YOUR OBJECTIVE: Every line in the data below that has the word "primeira" should be returned.

Dataset entries:
□ □ □

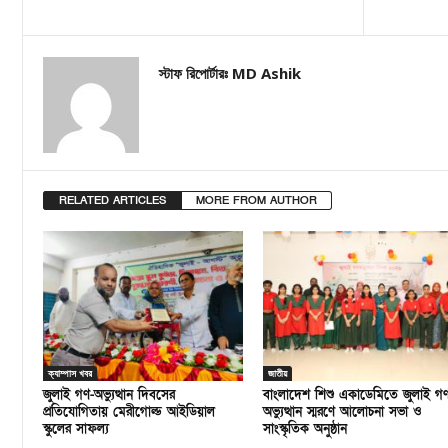
স্টাফ রিপোর্টারঃ MD Ashik
RELATED ARTICLES
MORE FROM AUTHOR
ক্যাম্পাস খবর
জাতীয়
জুলাই গণ-অভ্যুত্থান দিবসের
বাংলাদেশ শিশু একাডেমিতে জুলাই গ
প্রতিযোগিতায় মেরীগোল্ড আইডিয়াল
অভ্যুত্থান স্মরণে আলোচনা সভা ও
স্কুলের সাফল্য
সাংস্কৃতিক অনুষ্ঠান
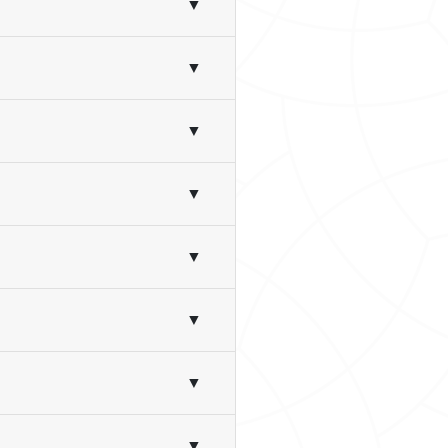
▼
▼
▼
▼
▼
▼
▼
▼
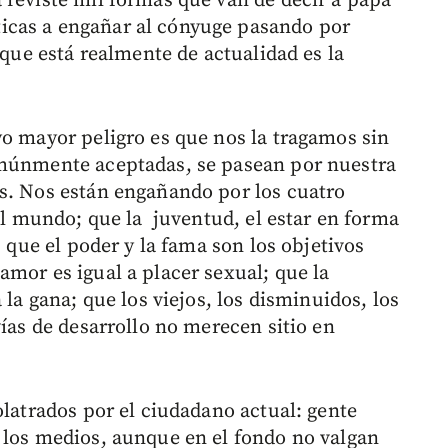
 reviste mil formas que van de decir a papá
icas a engañar al cónyuge pasando por
 que está realmente de actualidad es la
yo mayor peligro es que nos la tragamos sin
omúnmente aceptadas, se pasean por nuestra
s. Nos están engañando por los cuatro
del mundo; que la juventud, el estar en forma
; que el poder y la fama son los objetivos
amor es igual a placer sexual; que la
 la gana; que los viejos, los disminuidos, los
vías de desarrollo no merecen sitio en
olatrados por el ciudadano actual: gente
 los medios, aunque en el fondo no valgan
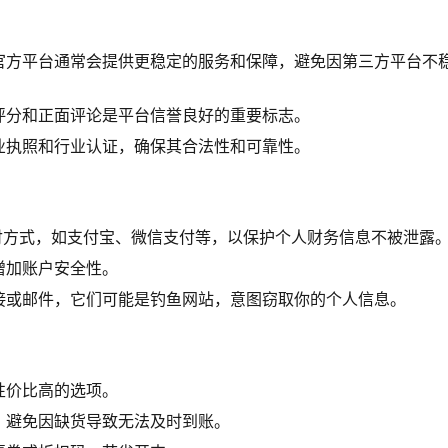
官方平台通常会提供更稳定的服务和保障，避免因第三方平台不
评分和正面评论是平台信誉良好的重要标志。
业执照和行业认证，确保其合法性和可靠性。
付方式，如支付宝、微信支付等，以保护个人财务信息不被泄露
增加账户安全性。
接或邮件，它们可能是钓鱼网站，意图窃取你的个人信息。
性价比高的选项。
，避免因缺货导致无法及时到账。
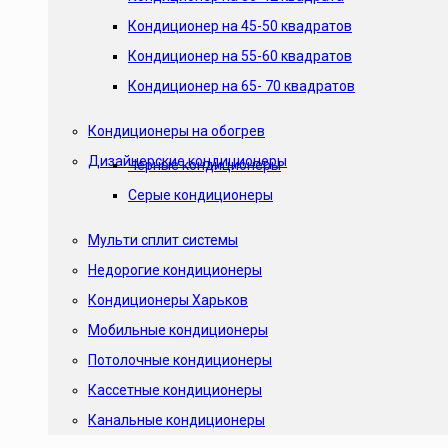
Кондиционер на 45-50 квадратов
Кондиционер на 55-60 квадратов
Кондиционер на 65- 70 квадратов
Кондиционеры на обогрев
Дизайнерские кондиционеры
Черные кондиционеры
Серые кондиционеры
Мульти сплит системы
Недорогие кондиционеры
Кондиционеры Харьков
Мобильные кондиционеры
Потолочные кондиционеры
Кассетные кондиционеры
Канальные кондиционеры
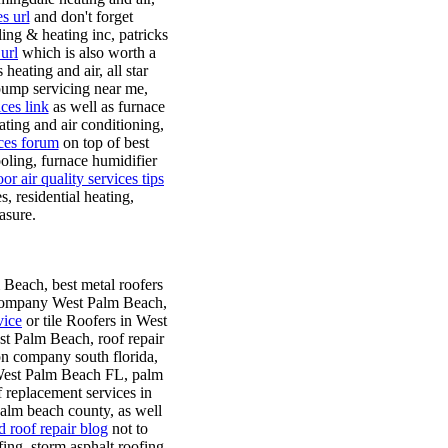
s url
and don't forget
ling & heating inc, patricks
url
which is also worth a
heating and air, all star
t pump servicing near me,
ices link
as well as furnace
ating and air conditioning,
ces forum
on top of best
ooling, furnace humidifier
or air quality services tips
s, residential heating,
asure.
m Beach, best metal roofers
n company West Palm Beach,
vice
or tile Roofers in West
t Palm Beach, roof repair
ion company south florida,
 West Palm Beach FL, palm
f replacement services in
 palm beach county, as well
d roof repair blog
not to
ng, storm asphalt roofing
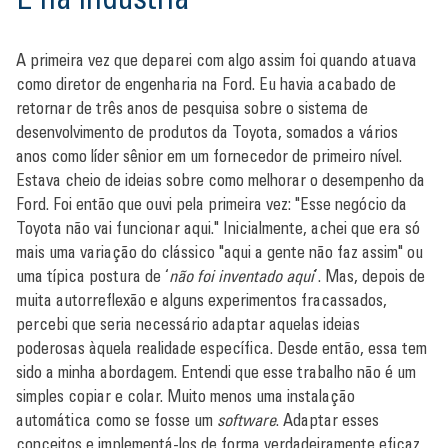
A primeira vez que deparei com algo assim foi quando atuava
como diretor de engenharia na Ford. Eu havia acabado de
retornar de três anos de pesquisa sobre o sistema de
desenvolvimento de produtos da Toyota, somados a vários
anos como líder sênior em um fornecedor de primeiro nível.
Estava cheio de ideias sobre como melhorar o desempenho da
Ford. Foi então que ouvi pela primeira vez: "Esse negócio da
Toyota não vai funcionar aqui." Inicialmente, achei que era só
mais uma variação do clássico "aqui a gente não faz assim" ou
uma típica postura de ‘
não foi inventado aqui
’. Mas, depois de
muita autorreflexão e alguns experimentos fracassados,
percebi que seria necessário adaptar aquelas ideias
poderosas àquela realidade específica. Desde então, essa tem
sido a minha abordagem. Entendi que esse trabalho não é um
simples copiar e colar. Muito menos uma instalação
automática como se fosse um
software
. Adaptar esses
conceitos e implementá-los de forma verdadeiramente eficaz,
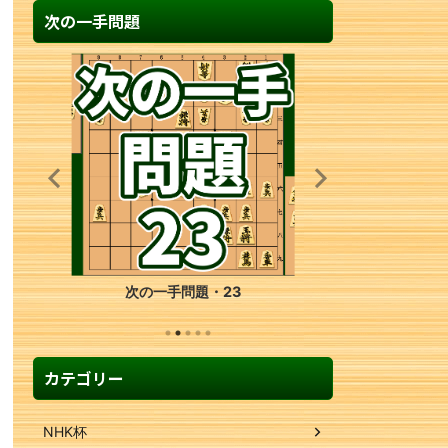
次の一手問題
次の一手問題・7
カテゴリー
NHK杯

□ □ □

TASK RESPONSE:
A primeira vez que deparei com algo assim foi quando atuava
Ford. Foi então que ouvi pela primeira vez: "Esse negócio da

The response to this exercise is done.